Militairement, les FSD ne pouvaient espérer contenir longtemps une armée turque très supérieure en équipements, en armements et même en hommes. Conformément à la doctrine militaire turque (et occidentale), l’armée turque se cantonna aux tâches les moins meurtrières (pour eux) quand les combats étaient menés par une prétendue « Armée nationale syrienne » — l’armée turque ayant appris de l’expérience d’Afrin, où la trop grande liberté accordée aux groupes djihadistes avait débouché sur une situation chaotique et retourné contre eux leurs soutiens locaux potentiels (comme l’ENKS, un front d’organisations politiques kurdes opposées au PYD). Même si les exactions commises et filmées par les mercenaires syriens montrent que le respect des coutumes de guerre n’est toujours pas la priorité de l’armée turque…

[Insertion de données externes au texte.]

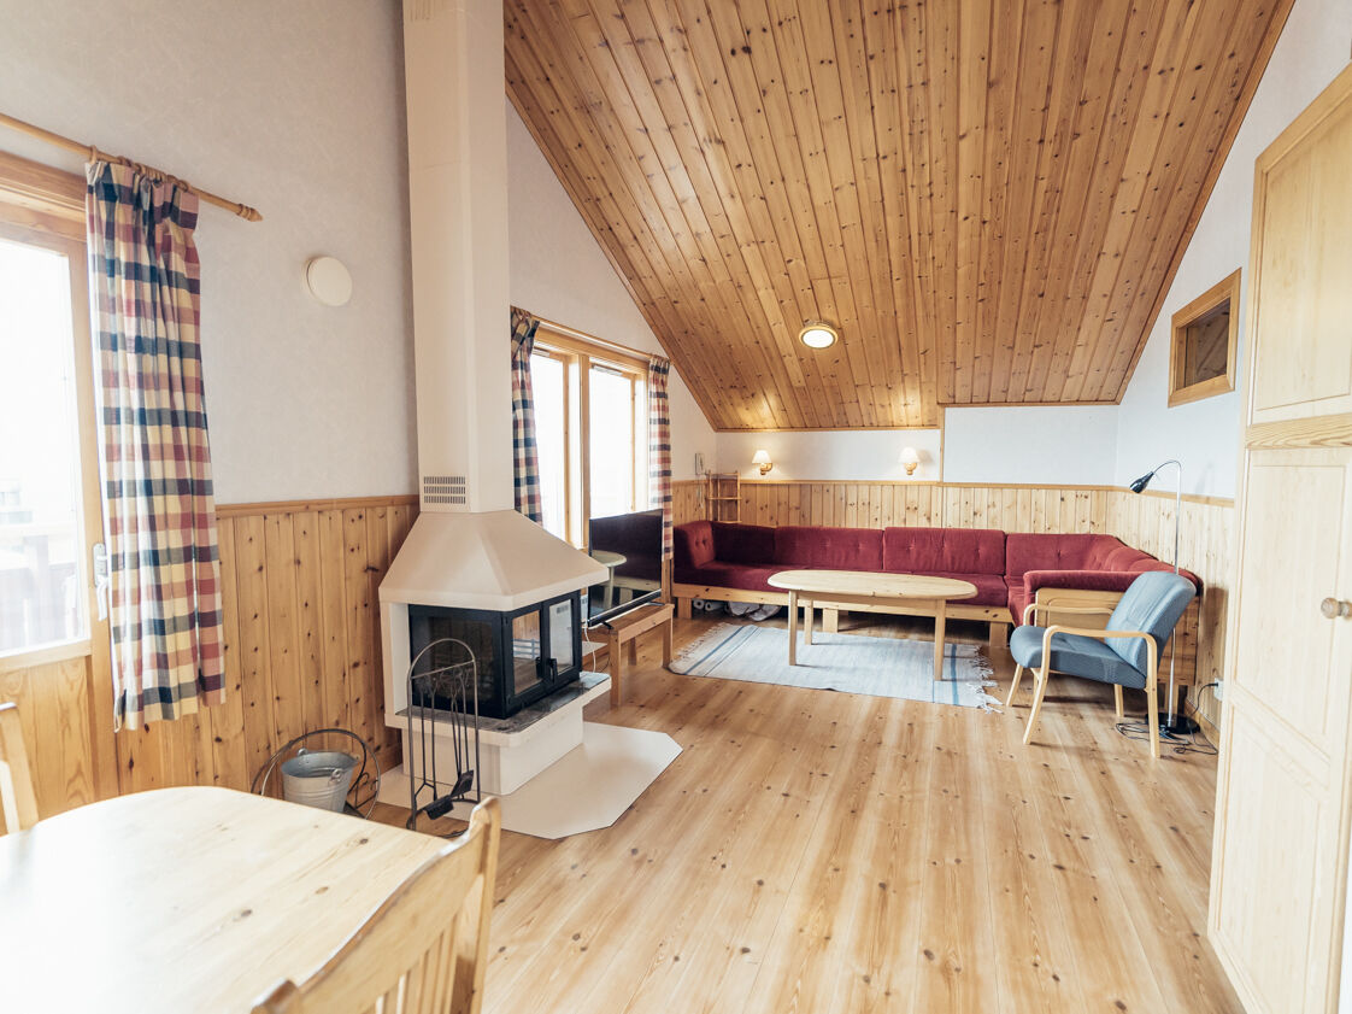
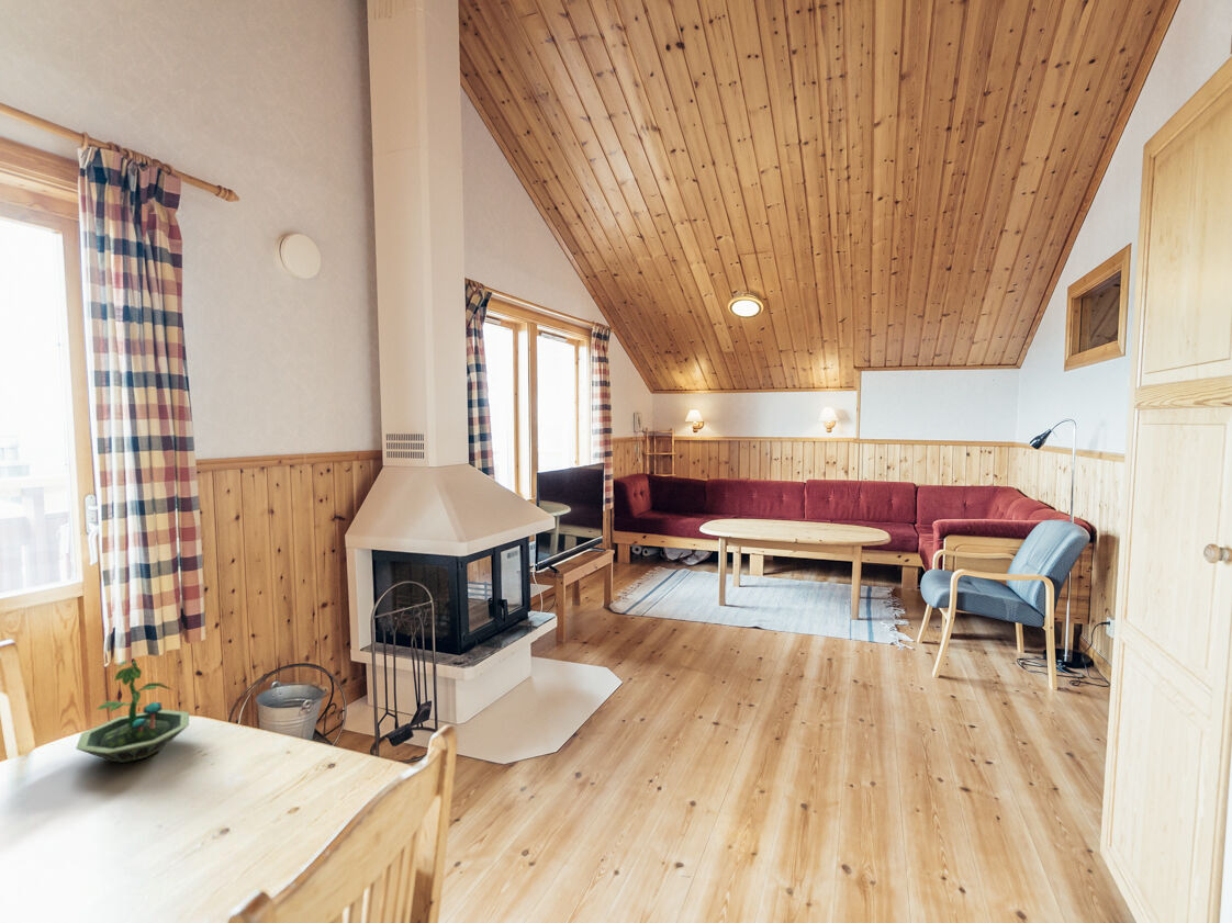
+ terrarium [75,660,190,764]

Comme prévu, c’est en milieu urbain que la résistance fut la plus efficace. La ville de Serêkaniyê, théâtre à de multiples reprises d’affrontements depuis 2012, fut la dernière à tomber. Sans se risquer à pénétrer dans la ville, l’armée turque et ses supplétifs syriens entrèrent à l’est et l’ouest de la ville, pour finalement couper la ligne de ravitaillement au sud. Totalement encerclée et sans espoir, les unités YPG évacuèrent la ville le 20 octobre 2019. Ne s’agissant que d’une bataille d’une guerre qui promet d’être longue, les YPG préféraient ne pas se livrer à des combats meurtriers et perdus d’avance3.

Pour acter la défaite militaire des FSD, et sans doute pour garder la face, les États-Unis annoncèrent un accord avec la Turquie fin octobre 2019, suivis de peu par la Russie. Au terme de ceux-ci, les FSD devaient se retirer d’une zone de 30 kilomètres au sud de la frontière turque. Dans les faits, les FSD ne se retirèrent que des zones comprises entre Tel Abyad et Serêkaniyê et les combats, plus ou moins sporadiques, se poursuivent jusqu’à aujourd’hui.

L’invasion militaire turque n’a cependant pas atteint les objectifs annoncés. « L’État terroriste » n’a pas été détruit, le mouvement kurde dont le PKK est une composante dispose toujours d’un sanctuaire en Syrie, et pas une seule ville kurde, à l’exception de Serêkaniyê, n’a été prise. Les soi-disant patrouilles effectuées dans les territoires kurdes4 ne sont qu’un os à ronger jeté à la Turquie pour sauver les apparences. En fait de « patrouilles conjointes », la police militaire russe encadre quelques blindés turcs, occasionnellement, pour emprunter un chemin balisé d’avance et dont, opportunément, les forces kurdes ont systématiquement connaissance…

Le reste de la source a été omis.